Geektastic: Stories from the Nerd Herd
edited by Holly Black and Cecil Castellucci
Editors Holly Black and Cecil Castellucci have brought together a stellar line-up of YA authors to create an outstanding collection of stories about the experience of growing up "geek." The stories range from poignant to humorous, and hopeful to triumphant, but all reflect authentic aspects of the geek experience. I'm more than a little bit geek, and I saw aspects of myself in more than one of these stories.
As with any anthology, there were some stories that I liked better than others. Here were a few that stood out for me:
Holly Black and Cecil Castelluci's Once You're a Jedi, You're a Jedi All the Way: a funny look at Star Trek vs. Star Wars, which actually turned out to be a lot sweeter and more innocent than I expected, given that the first narrator wakes up in bed with someone she doesn't remember.
Scott Westerfeld's Definitional Chaos: any author that can write an entertaining story with a central conflict that hinges on the concept of character alignment is a master geek in my book!
David Levithan's Quiz Bowl AntiChrist: I totally loved the protagonist, who hides his vulnerability behind a mask of sarcasm, in this story of self-discovery.
Garth Nix's The Quiet Knight: a story of a shy young LARPer who finds real courage. The main character is what really makes this story one of my favorites.
Barry Lyga's The Truth About Dino Girl: more than any of the others, Lyga captured what my high school experience was like; it wasn't dinosaurs for me, but in many ways I really identified with the protagonist of this story. And while I thought the resolution was a little harsh in some ways, it was completely a geek fantasy, which I think was the point.
Wendy Mass' The Stars at the Finish Line: Loved the interaction between the two main characters in this one. I haven't read anything else by Wendy Mass, but this story makes me want to.
Most of the other stories were also good; there were a couple that I didn't care for, but I think that's more a matter of personal preference.
Sara Zarr's story was missing from my ARC; I wish I could have read it.
In between the stories were various one-page comics and geek jokes; many of them were also missing from my ARC, and of the ones that were included, for the most part I didn't enjoy them as much as I enjoyed the stories.
I would recommend this book for mature teens and adults. Many of the stories depict risky behaviors, including underage binge drinking, lying to your parents, meeting people from the Internet, and underage sex (in one case, by an 8th grader!) I know that many teens (and even tweens) participate in these activities, and in general I do think it's important for YA fiction to reflect an authentic teen experience. However, I think what bothers me about it in this book is that so much emphasis is placed on the personalities and geek nature of the writers. While the stories are fictional and not autobiographical (as far as I know), I think that the emphasis on the writers as geeks makes it seem like the writers are condoning and even encouraging these behaviors.

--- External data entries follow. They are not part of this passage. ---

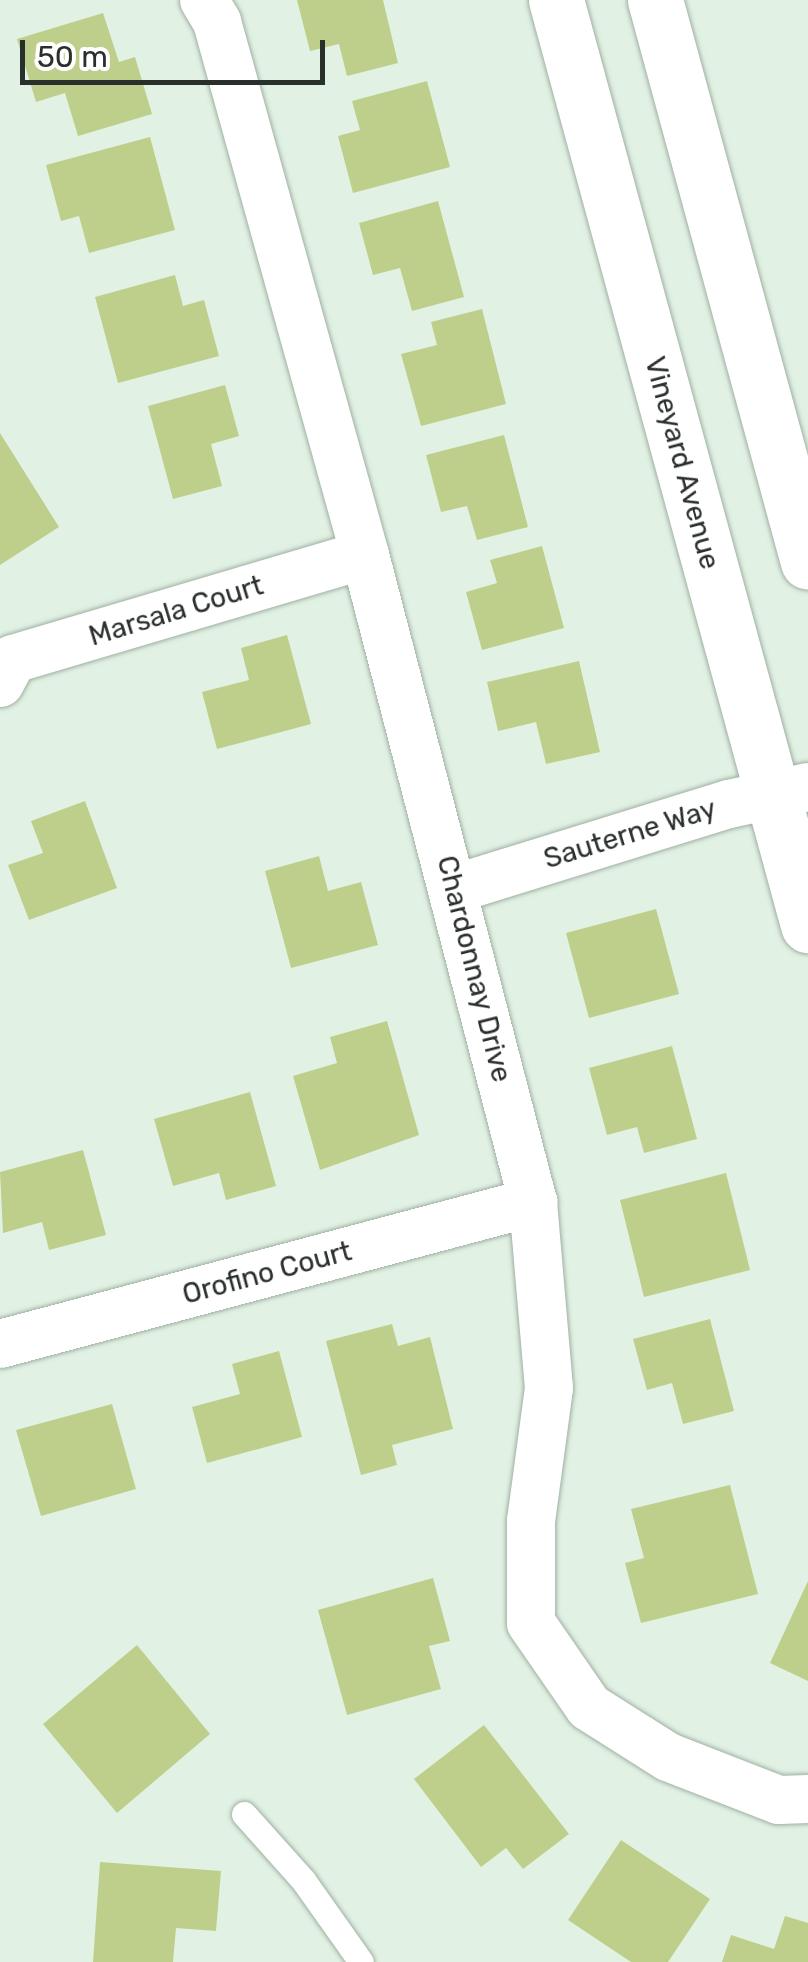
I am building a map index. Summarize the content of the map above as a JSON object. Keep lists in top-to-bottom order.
{
  "streets": {
    "street": [
      "Vineyard Avenue",
      "Marsala Court",
      "Sauterne Way",
      "Chardonnay Drive",
      "Orofino Court"
    ]
  },
  "crossings": [
    ["Vineyard Avenue", "Sauterne Way"],
    ["Marsala Court", "Chardonnay Drive"],
    ["Sauterne Way", "Chardonnay Drive"],
    ["Chardonnay Drive", "Orofino Court"]
  ],
  "scale_bar": "50 m"
}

Disclaimers: I received an Advance Reading Copy from the publisher to facilitate reviewing the book. I also attended a party hosted by the publisher at BEA to introduce the book. Neither of these things influenced my review.
That's an interesting point about the writers condoning the behaviors in the stories. I didn't get that on my first read, but it's given me something to think about. Initially, I read it as a book for geeks, by geeks, and that was just fine by me.

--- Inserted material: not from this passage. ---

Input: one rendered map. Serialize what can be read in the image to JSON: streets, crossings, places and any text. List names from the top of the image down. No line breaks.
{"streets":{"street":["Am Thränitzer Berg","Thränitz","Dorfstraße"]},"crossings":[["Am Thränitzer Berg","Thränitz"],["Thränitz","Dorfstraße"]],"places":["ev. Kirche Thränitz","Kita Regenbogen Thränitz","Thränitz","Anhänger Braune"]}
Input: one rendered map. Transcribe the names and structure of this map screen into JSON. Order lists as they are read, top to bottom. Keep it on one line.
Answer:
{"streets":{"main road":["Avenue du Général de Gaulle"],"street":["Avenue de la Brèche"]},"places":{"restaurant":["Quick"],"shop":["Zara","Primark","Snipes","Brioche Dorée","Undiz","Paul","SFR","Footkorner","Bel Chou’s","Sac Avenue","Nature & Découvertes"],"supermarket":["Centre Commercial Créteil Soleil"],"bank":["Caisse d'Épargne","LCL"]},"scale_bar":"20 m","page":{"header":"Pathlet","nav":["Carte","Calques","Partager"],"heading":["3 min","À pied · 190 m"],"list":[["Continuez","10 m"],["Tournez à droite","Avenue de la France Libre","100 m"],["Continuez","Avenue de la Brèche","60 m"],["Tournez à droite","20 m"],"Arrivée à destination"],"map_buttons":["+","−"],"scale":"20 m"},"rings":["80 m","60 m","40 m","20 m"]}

Wow. That was a roundabout comment, wasn't it?
It's a fine line, and I wasn't sure if I should mention it or not. Certainly there's nothing here that doesn't appear in other YA fiction. It just hit me differently than it does in other books. I was particularly bothered by the stories about young teens setting off on their own to meet people from the Internet, which is incredibly risky.

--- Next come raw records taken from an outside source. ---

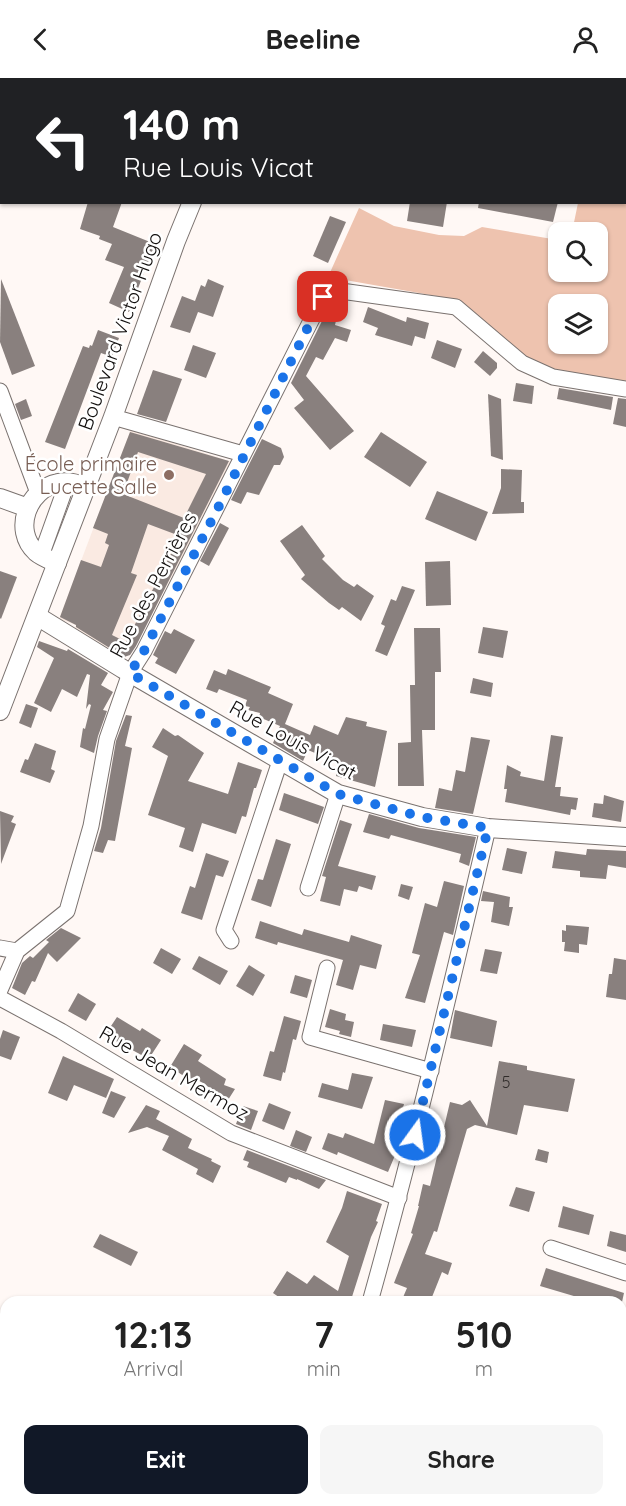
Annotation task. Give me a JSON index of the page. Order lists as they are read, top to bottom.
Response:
{
  "streets": {
    "street": [
      "Boulevard Victor Hugo",
      "Rue des Perrières",
      "Rue Louis Vicat",
      "Rue Jean Mermoz"
    ]
  },
  "crossings": [
    ["Boulevard Victor Hugo", "Rue Louis Vicat"],
    ["Rue des Perrières", "Rue Louis Vicat"]
  ],
  "places": ["École primaire Lucette Salle"],
  "house_numbers": ["5"],
  "page": {
    "header": "Beeline",
    "turn": ["140 m", "Rue Louis Vicat"],
    "eta": [
      "12:13",
      "Arrival",
      "7",
      "min",
      "510",
      "m"
    ],
    "buttons": ["Exit", "Share"]
  }
}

I get what you're saying about juxtaposing each writer's geek cred with his/her story. I would wager that some of the behaviors that appear in those stories do indeed reflect the writers' own experience. I think it's what makes the stories feel unusually honest.
We've all done dumb and/or risky things as young people. Lots of times those stories are our best stories. Do we decide to respect our young people enough to tell them the story and leave out the lecture? Or do we hedge our bets and drop in a little "don't try this at home" disclaimer. Or do we tell those stories only to our grownup friends?
I don't know. My solution is to thoroughly size up a kid before handing him/her Geektastic. And to hand Geektastic to ALLL my grownup friends!
Thank you for your honest review. I am a mother of a 10-year-old girl who is reading at high school level. She has to choose books form the YA section now and I find it hard to locate honest reviews on books. I don't have the time to sit down and read a novel before she does. Reviews like this really help me as a parent. Thank you!
You're welcome, anon4:17. I had the same problem when my son was younger, so I'm sympathetic to it and try to give enough information to be helpful in that respect.